Shaheen: We teach in both private and municipal under resourced schools. We first identify clusters and communities that need us, and target schools within those areas.
6. What are key performance metrics of the organization which you monitor as its leader to ensure that it is moving in the right direction?
Shaheeen: We look at the student achievement as our prime measurement of our success, because our students, when we come in, are roughly 3 to 5 years behind where they are supposed to be. We set a target of 1 ½ years worth of progress in 1 year in order to be able to bridge the gap over 3 to 4 years. We want 100% of our Fellows to meet that target. The way we measure it – we have an external body, a group called Indus, they come in and develop a diagnostic which is administered to all the children at the beginning of the year, then at the middle of the year, and at the end of the year as well. So that’s our external student achievement matrix. Internally, we focus a lot on data; our entire teaching model is focused on data, so there is lot of training given to our Fellows. They are trained to test for understanding after every single activity days, weeks, months, there is ongoing continuous evaluation. So that is the biggest thing we look at. We also have Fellows track their own development, over the 2 years, because we believe that it’s a hugely transformative experience since these young people are put way out of their comfort zone. It is possibly the hardest thing that they have ever done, they are completely overwhelmed, not sleeping properly, and it’s just a whole different world for them. We also track Fellow development. And each department has a different matrix that they track in terms of organizational development. But again really, what all of us are focused on is to ensure that every child in the class is learning in the fastest, best, most effective way that they can.
7. What are your expansion plans for TFI in the coming years?
Shaheen: We further plan to expand to all the nation’s major metros within the next five years. We will be doing a lot about refining our programme, making sure we know what we’re doing in our classrooms, and scaling the programme to a mid-level size so that our alumni can begin to be a force in India. But again, addressing scale in a country like India is a very difficult thing to do so we’ll need to think creatively.
8. If any of our reader wants to make a contribution to Teach For India, what are the various ways she can contribute?

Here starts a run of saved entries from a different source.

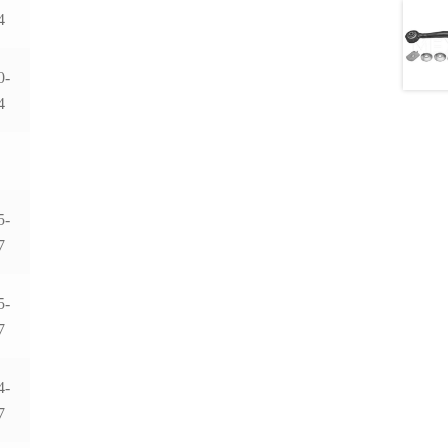
4
0-
4
5-
7
5-
7
4-
7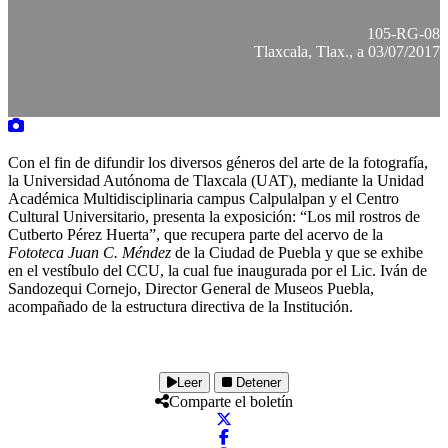
105-RG-08
Tlaxcala, Tlax., a 03/07/2017
Con el fin de difundir los diversos géneros del arte de la fotografía,
la Universidad Autónoma de Tlaxcala (UAT), mediante la Unidad
Académica Multidisciplinaria campus Calpulalpan y el Centro
Cultural Universitario, presenta la exposición: “Los mil rostros de
Cutberto Pérez Huerta”, que recupera parte del acervo de la
Fototeca Juan C. Méndez
de la Ciudad de Puebla y que se exhibe
en el vestíbulo del CCU, la cual fue inaugurada por el Lic. Iván de
Sandozequi Cornejo, Director General de Museos Puebla,
acompañado de la estructura directiva de la Institución.
Leer
Detener
Comparte el boletín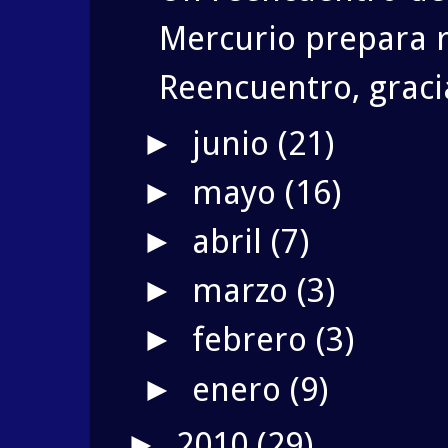
Mercurio prepara 
Reencuentro, gracia
junio
(21)
►
mayo
(16)
►
abril
(7)
►
marzo
(3)
►
febrero
(3)
►
enero
(9)
►
2010
(29)
►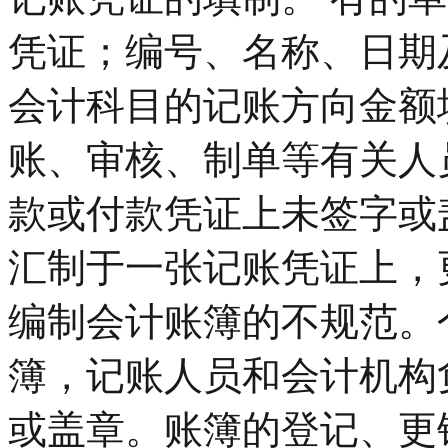
凭证；编号、名称、日期
会计科目的记账方向金额
账、审核、制单等有关人
款或付款凭证上未签字或
汇制于一张记账凭证上，
编制会计账簿的不规范。
簿，记账人员和会计机构
或盖章。账簿的登记、更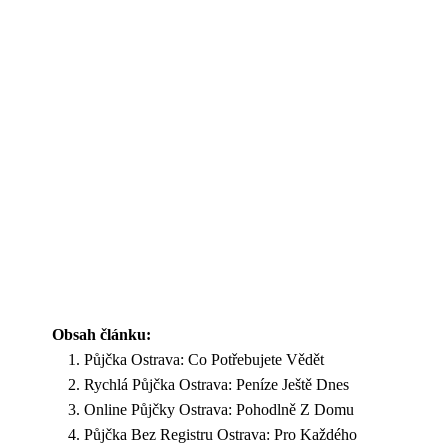
Obsah článku:
Půjčka Ostrava: Co Potřebujete Vědět
Rychlá Půjčka Ostrava: Peníze Ještě Dnes
Online Půjčky Ostrava: Pohodlně Z Domu
Půjčka Bez Registru Ostrava: Pro Každého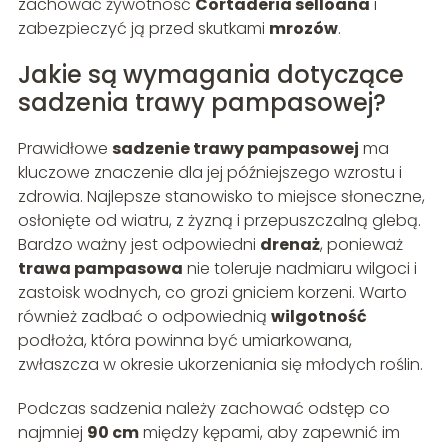
zachować żywotność
Cortaderia selloana
i
zabezpieczyć ją przed skutkami
mrozów
.
Jakie są wymagania dotyczące
sadzenia trawy pampasowej?
Prawidłowe
sadzenie trawy pampasowej
ma
kluczowe znaczenie dla jej późniejszego wzrostu i
zdrowia. Najlepsze stanowisko to miejsce słoneczne,
osłonięte od wiatru, z żyzną i przepuszczalną glebą.
Bardzo ważny jest odpowiedni
drenaż
, ponieważ
trawa pampasowa
nie toleruje nadmiaru wilgoci i
zastoisk wodnych, co grozi gniciem korzeni. Warto
również zadbać o odpowiednią
wilgotność
podłoża, która powinna być umiarkowana,
zwłaszcza w okresie ukorzeniania się młodych roślin.
Podczas sadzenia należy zachować odstęp co
najmniej
90 cm
między kępami, aby zapewnić im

Shaheen: They could volunteer in our classrooms, or make a donation directly through our website. www.teachforindia.org will give you an overview of the various ways they can contribute to the system.
9. What would be your message to our readers? Any special message for someone who wants to become a social entrepreneur?
Shaheen: We talk a lot about these words ‘be the change’. I am not sure if anyone of us understands what they mean. You don’t need to tell someone what you need to do, you don’t hope for someone else to do something different, you just need to do it yourself if it’s important for you.